After such a tragic news week (the shock deaths of British arts icons David Bowie and Alan Rickman), being at a good gig was just what the doctor ordered, and it was clear from the happy-go-lucky crowd that collective fun was definitely on the agenda.
Cool, calm and collected in a leather jacket, black fedora and jeans, the 20-something Indian born prodigy looked every inch the rising star. His signature cream & swirl decorated Fender Squier Stratocaster shone under the purple-pink lights – about to prove once again that even a cheap guitar can sound expensive with the right player.
Although a keyboard/synth apparatus stood front and centre stage, Harts fans knew it was only a matter of time before the entertainer would ditch his rigid position and roam the stage, guitar always in hand.
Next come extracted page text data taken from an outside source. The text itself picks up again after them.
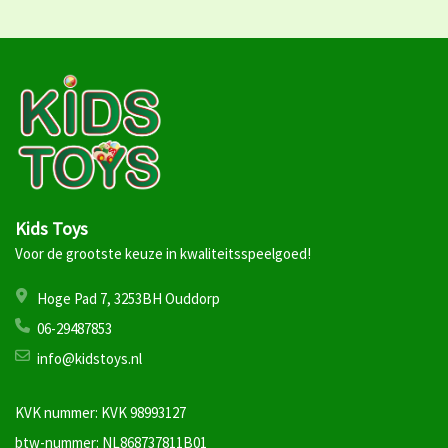
Kids Toys
Voor de grootste keuze in kwaliteitsspeelgoed!
Hoge Pad 7, 3253BH Ouddorp
06-29487853
info@kidstoys.nl
KVK nummer: KVK 98993127
btw-nummer: NL868737811B01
And that’s exactly what he did.
He powered through a string of originals, kicking off with ‘Angels Walk Below’ and dropping fan favourites ‘When A Man’s A Fool’, ‘Streets’, ‘Lovers In Bloom’, and the fuzz melodies of the popular 2014 single ‘Red & Blue’. The melody mimics of the guitar verses had every one closing their eyes and soaking in the beat. Two diehard Harts fans jumped in front of me to synchronise dance moves, their signed tees on full display for our benefit.
Mid solo, the trademark hat was flicked off and the trademark hair unleashed. “Mind if I play a bit of guitar?” he joked, before dropping epically to his knees for another blistering solo. Compared consistently to Jimi Hendrix for his driving funk sound, and personally praised and nurtured by Prince for his similarities, it was easy to see why Harts has become such a prominent and popular figure on the recent festival circuit.
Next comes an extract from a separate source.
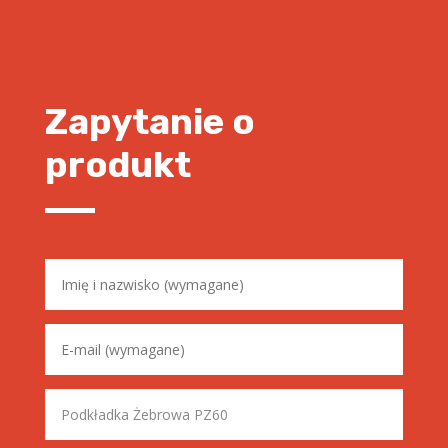
Zapytanie o
produkt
Last year’s hit ‘Breakthrough’ got the crowd bouncing, a song that even Harts himself said is his “most popular” track to date. With an easy to remember refrain, the crowd sung a sweaty rendition for him, beaming at his dynamic lead break and pouty expressions. Then the new single dropped, ‘All Rise (Play It Cool)’. Enter a cappella chorus love fest – and I dare you to try not to dance to this one! Michael Jackson swagger meets raw funk fun, Harts crooned into his mic with impressive range before bounded and sliding across the stage throughout his splintered solos, balancing on the lip with photo-perfect rock frontman poses.
He peppered his songs with compliments for the support throughout his career so far. “I’ve been playing for seven years as Harts”, he smiled, with maybe just a tiny hint of frustration in his voice. “It’s a tough industry but thank you so much for supporting live music.”
The encore came in the form of ‘Ain’t Too Far Gone’ and a Jimi Hendrix classic, naturally, and most appropriately under the foggy purple lights it was ‘Purple Haze’. The iconic intro dropped and whoops of delight ensued, cue “excuse me while I kiss the sky” sing-a-long.
Charismatic but polite, theatrical yet grounded, Harts sits somewhere between bedroom philosopher and would-be world dominator. All rise and take note Australia, Harts is gonna play it real cool.